Her father was watching her, searching her eyes for an answer, and she realized that he either hadn’t known or hadn’t accepted that her mother was gone. She took his hand in both of hers and squeezed.
“Two years next month. May 16
th
. Pneumonia. Neither of us expected it.”
She felt his hand tremble in hers, and before she knew what was happening, her father engulfed her in a wrenching hug.

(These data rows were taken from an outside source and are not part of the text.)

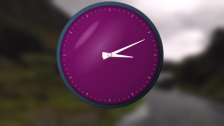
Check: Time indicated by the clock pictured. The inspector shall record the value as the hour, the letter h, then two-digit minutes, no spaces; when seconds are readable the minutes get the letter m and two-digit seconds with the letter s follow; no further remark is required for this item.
3h11
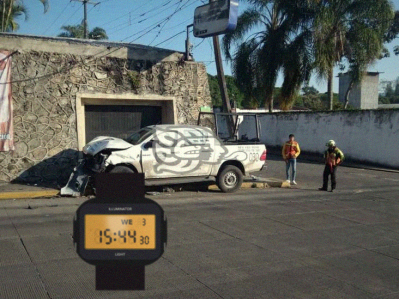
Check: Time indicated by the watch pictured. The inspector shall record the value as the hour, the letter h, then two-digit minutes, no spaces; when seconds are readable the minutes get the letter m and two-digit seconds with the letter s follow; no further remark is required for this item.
15h44m30s
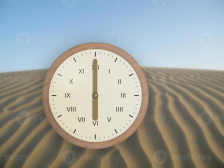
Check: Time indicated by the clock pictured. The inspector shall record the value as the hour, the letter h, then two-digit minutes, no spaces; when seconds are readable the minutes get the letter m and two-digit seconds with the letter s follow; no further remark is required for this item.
6h00
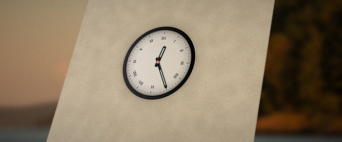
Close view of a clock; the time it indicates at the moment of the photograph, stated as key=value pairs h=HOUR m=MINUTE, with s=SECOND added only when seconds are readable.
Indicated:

She heard nothing, but the fierce lurches of his chest against her shoulders told her he was sobbing.
She hugged him fiercely back, and when at last he was able, he pulled away.
“I always thought...”
The fragile tether that bound her father’s emotions would have snapped had he completed the sentence. But Addie knew the words he couldn’t say. He’d always thought he’d see his Julia again.
“If it helps, Father, I’ve come to think that Mother loved you too much, rather than not enough. So much so that she couldn’t bring herself to speak of you. But often I’d find her gazing out the window, and then she’d be melancholy the rest of the day. I believe her thoughts were more with you than with me on those occasions.”
Her father suddenly turned his head and Addie watched as he struggled to control a monstrous, strangling cough. She dropped her eyes to the path until at last he quieted and turned to her.